|
Le temple de Confucius de Taipei se trouve de l’autre côté de la rue Talung. Il honore Confucius, le plus grand philosophe et maître de tous les temps, ainsi que plusieurs autres philosophes. Confucius appréciait la sobriété, caractéristique que l’on retrouve dans le temple qui lui est consacré.
Ici, rien à voir avec les multiples décors qui ornent de nombreux autres temples ; même les lions en pierre gardant l’entrée sont absents. Les colonnes, les portes et les fenêtres sont inhabituelles, car elles ne comportent aucune inscription. On raconte qu’en choisissant de ne rien écrire, les hommes prouvent que personne n’ose exhiber ses connaissances littéraires devant le maître. De plus, aucun portrait n’est visible dans ce temple.
Dans l’Antiquité, on pouvait voir dans le temple de Confucius des portraits du Saint, mais chaque peintre le représentait à sa façon. Ce manque d’uniformisation irrita l’Empereur Tai Tsu (il régna de 1368 à 1398 avant J.-C.) de la dynastie Ming.

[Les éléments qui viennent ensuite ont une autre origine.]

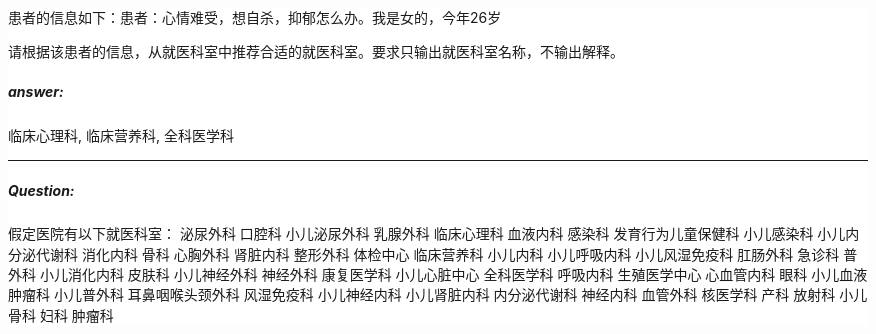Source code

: 患者的信息如下：患者：心情难受，想自杀，抑郁怎么办。我是女的，今年26岁

请根据该患者的信息，从就医科室中推荐合适的就医科室。要求只输出就医科室名称，不输出解释。
##### answer: 
临床心理科, 临床营养科, 全科医学科  

----------------

##### Question: 
假定医院有以下就医科室：
泌尿外科
口腔科
小儿泌尿外科
乳腺外科
临床心理科
血液内科
感染科
发育行为儿童保健科
小儿感染科
小儿内分泌代谢科
消化内科
骨科
心胸外科
肾脏内科
整形外科
体检中心
临床营养科
小儿内科
小儿呼吸内科
小儿风湿免疫科
肛肠外科
急诊科
普外科
小儿消化内科
皮肤科
小儿神经外科
神经外科
康复医学科
小儿心脏中心
全科医学科
呼吸内科
生殖医学中心
心血管内科
眼科
小儿血液肿瘤科
小儿普外科
耳鼻咽喉头颈外科
风湿免疫科
小儿神经内科
小儿肾脏内科
内分泌代谢科
神经内科
血管外科
核医学科
产科
放射科
小儿骨科
妇科
肿瘤科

Il promulgua à ce sujet un décret interdisant tout portrait dans les nouveaux temples de Confucius et n’y tolérant que des plaques commémoratives. Plus tard, au cours du règne de l’Empereur Shih Tsung (1522-1586), il fut ordonné que tous les portraits de Confucius soient remplacés par des plaques commémoratives. Cette règle est encore respectée de nos jours.
Confucius ou la passion d'apprendre
Si l’on se place à l’extérieur de la salle principale de ce temple, la salle Tacheng, on peut apercevoir au milieu du toit quelques cylindres verticaux. Ceux-ci sont des « cachettes de livres » : un casier est dissimulé derrière ces poutres. Dans l’Antiquité, le premier empereur de la dynastie Chin voulait maintenir son peuple dans l’ignorance pour qu’il ne lui vienne pas à l’idée de remettre son règne en cause. Il fit brûler les livres et assassiner les savants. Pour sauver leurs chers livres, les étudiants les cachèrent dans le toit, dans des réceptacles qui ressemblaient à des cheminées. Les temples de Confucius exposent aujourd’hui ces symboles afin que l’on se souvienne de la passion d’apprendre qui animait ces étudiants.
Des chouettes ont également été représentées sur la partie avant du toit : on dit qu’elles auraient été ignorantes et méchantes avant que le pédagogue Confucius ne les ait éduquées. Ces chouettes illustrent le principe de Confucius pour lequel « en matière d’éducation, il n’y pas de distinction de classe ».
Entre les deux escaliers qui conduisent à la salle principale, le relief d’un dragon a été ciselé sur une dalle en pierre légèrement inclinée. C’est ce qu’on appelle le « chemin impérial » : dans l’Antiquité, seuls l’empereur et les dieux étaient autorisés à emprunter ces dalles pour pénétrer dans la salle. Aucun simple mortel n’aurait osé y mettre un pied.